Red/Black Tree Demonstration

Attention: Apparently there are enough versions of Java around that we need to supply two versions of the applet. If this version (using SUN Java 1.1 API) does not work on your browser you can always download the source code (see below) and compile it on your machine or you can try this version.

Usage: Move the mouse cursor to the textfield (white rectangle to the top left of the task bar) and click. Type an integer. It shows up in the textfield. Click on the Add Node button to begin insertion of a red node with the specified integer value. Click on the Next Step button to see what happens on the next iteration of insertion. Click on the Restart button to restart from an empty tree. To delete a node, click on the Delete Node button then click on the node you wish to delete. The node should turn green. Click on the Next Step button repeatedly to see the steps involved in deleting the node. The delete feature has been updated as of 8 Dec 02 to eliminate all previously reported problems. If you find a problem please send email to franco@gauss.ececs.uc.edu. Click on the Undo button to restore the tree to its state before the last node was inserted or deleted. Choose "Fast" for normal speed. If this is too much for your computer, select "Slow" or "Crawl".

Quick add: This is a new feature. Type an integer into the textfield and hit return. The new object will be inserted into the red-black tree without having to hit the Next button at all.

Documentation: As of December 8, 2002 this applet uses insertion and deletion procedures as described in:

      Berman and Paul.

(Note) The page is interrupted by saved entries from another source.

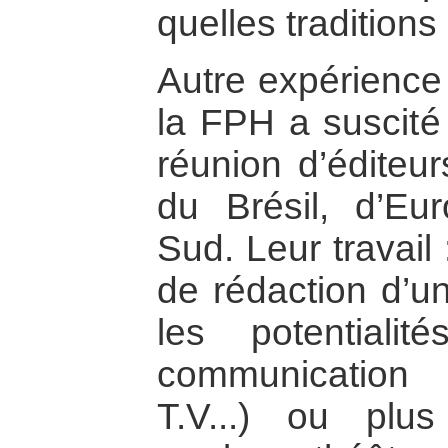
quelles tradition
Autre expérience
la FPH a suscit
réunion d’éditeur
du Brésil, d’Eu
Sud. Leur travail
de rédaction d’un
les potential
communication 
T.V...) ou plus 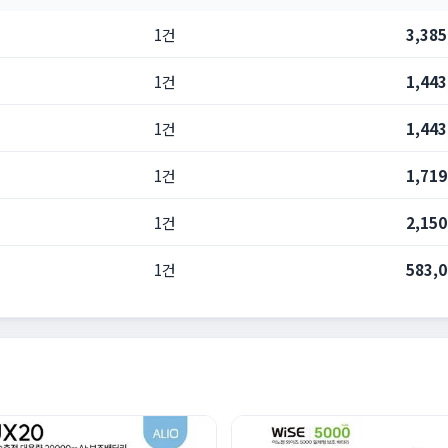
1건
3,38
1건
1,44
1건
1,44
1건
1,71
1건
2,15
1건
583,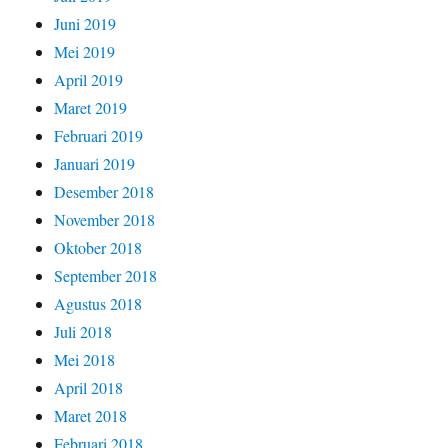
Juni 2019
Mei 2019
April 2019
Maret 2019
Februari 2019
Januari 2019
Desember 2018
November 2018
Oktober 2018
September 2018
Agustus 2018
Juli 2018
Mei 2018
April 2018
Maret 2018
Februari 2018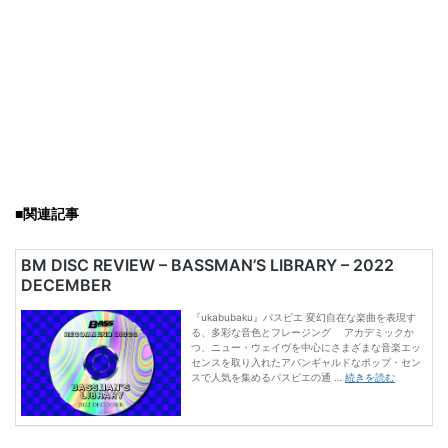
■関連記事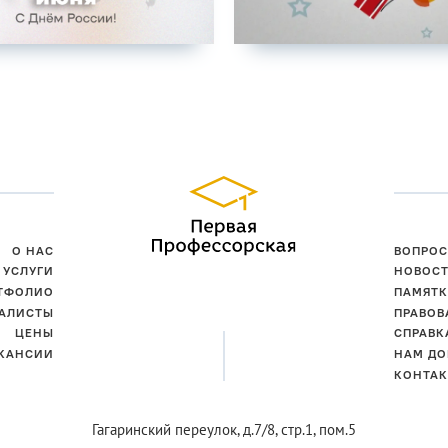
О НАС
ВОПРОС
УСЛУГИ
НОВОС
ТФОЛИО
ПАМЯТК
АЛИСТЫ
ПРАВОВ
ЦЕНЫ
СПРАВК
КАНСИИ
НАМ ДО
КОНТА
Гагаринский переулок,
д.7/8, стр.1, пом.5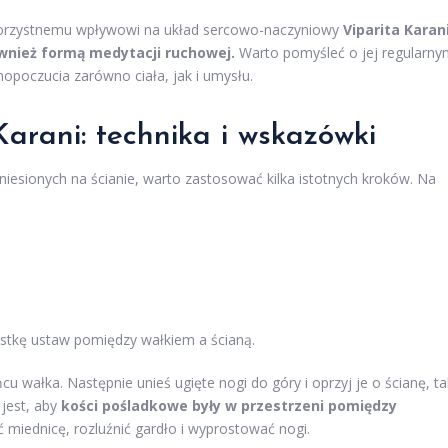
korzystnemu wpływowi na układ sercowo-naczyniowy
Viparita Karan
ównież formą medytacji ruchowej.
Warto pomyśleć o jej regularny
opoczucia zarówno ciała, jak i umysłu.
arani: technika i wskazówki
uniesionych na ścianie, warto zastosować kilka istotnych kroków. Na
ostkę ustaw pomiędzy wałkiem a ścianą.
u wałka. Następnie unieś ugięte nogi do góry i oprzyj je o ścianę, ta
 jest, aby
kości pośladkowe były w przestrzeni pomiędzy
ć miednicę, rozluźnić gardło i wyprostować nogi.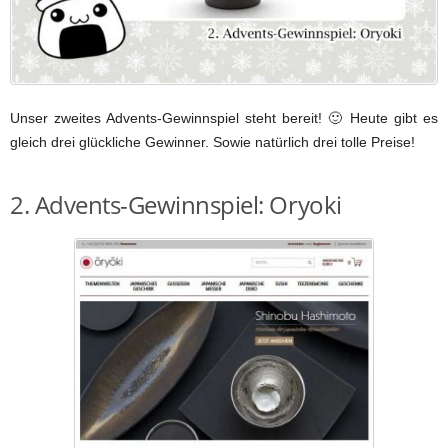
Unser zweites Advents-Gewinnspiel steht bereit! 🙂 Heute gibt es
gleich drei glückliche Gewinner. Sowie natürlich drei tolle Preise!
2. Advents-Gewinnspiel: Oryoki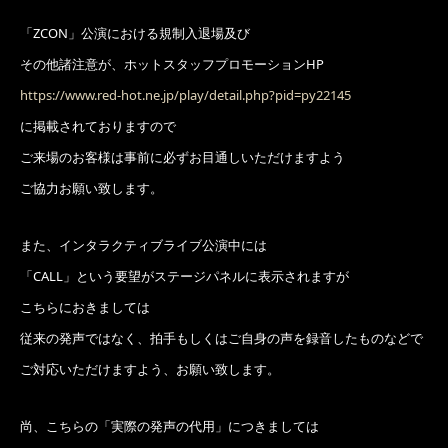
「ZCON」公演における規制入退場及び
その他諸注意が、ホットスタッフプロモーションHP
https://www.red-hot.ne.jp/play/detail.php?pid=py22145
に掲載されておりますので
ご来場のお客様は事前に必ずお目通しいただけますよう
ご協力お願い致します。
また、インタラクティブライブ公演中には
「CALL」という要望がステージパネルに表示されますが
こちらにおきましては
従来の発声ではなく、拍手もしくはご自身の声を録音したものなどで
ご対応いただけますよう、お願い致します。
尚、こちらの「実際の発声の代用」につきましては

Algorithms: Sequential, Parallel, and Distributed.
      Thomson Course Technology, 2005 (ISBN:0-534-42057-5).

Source Code: The source code is now in reasonable shape and includes comments which point to the cases described in the text cited above. It may be found here. It uses a Stream class found here to facilitate "next" step pauses. The necessary applet tag looks like this (be sure to remove the blank before the word "applet"):

   <applet code="RedBlack.class" height=560 width=900></applet>

The source code implements two interesting features for helping to speed the understanding of red-black trees. A parameter tag may be added to the applet tag in order to start the applet with a series of quick insertions. This is done, for example, as follows (be sure to remove the first blanks):

   <applet code="RedBlack.class" height=560 width=900>
   <param name="args" value="12 6 25 10 3 18 55 11 7 4 2 15 21 33 98 12 9 13 16 20 22 26 50 17 19 31 51 1 0 5 9 8 13 14 15 16 17 18">
   </applet>
To see how this looks click here (the applet you will be directed to only works on Java 1.2.2 and higher interpreters so the buttons may not work on your browser). Secondly, there is code for including a button called Color so that clicking on a node and then the Color button will reverse the node's color. You can try it in the applet above if your buttons are working. Just uncomment the lines
   //p1.add(colorit = new Button("Color"));
in the init method of class RedBlack and
   //else if (evt.target.equals(colorit)) colorIt();
in the action method of class RedBlack.

The code is designed for SUN Java 1.1. If your browser is using a later version, use this version of the applet.

Red/Black Trees: These are binary trees with the following properties.

  1. Every node has a value.
  2. The value of any node is greater than the value of its left child and less than the value of its right child.
  3. Every node is colored either red or black.
  4. Every red node that is not a leaf has only black children.
  5. Every path from the root to a leaf contains the same number of black nodes.
  6. The root node is black.

An n node red/black tree has the property that its height is O(lg(n)). Another important property is that a node can be added to a red/black tree and, in O(lg(n)) time, the tree can be readjusted to become a larger red/black tree. Similarly, a node can be deleted from a red/black tree and, in O(lg(n)) time, the tree can be readjusted to become smaller a red/black tree. Due to these properties, red/black trees are useful for data storage.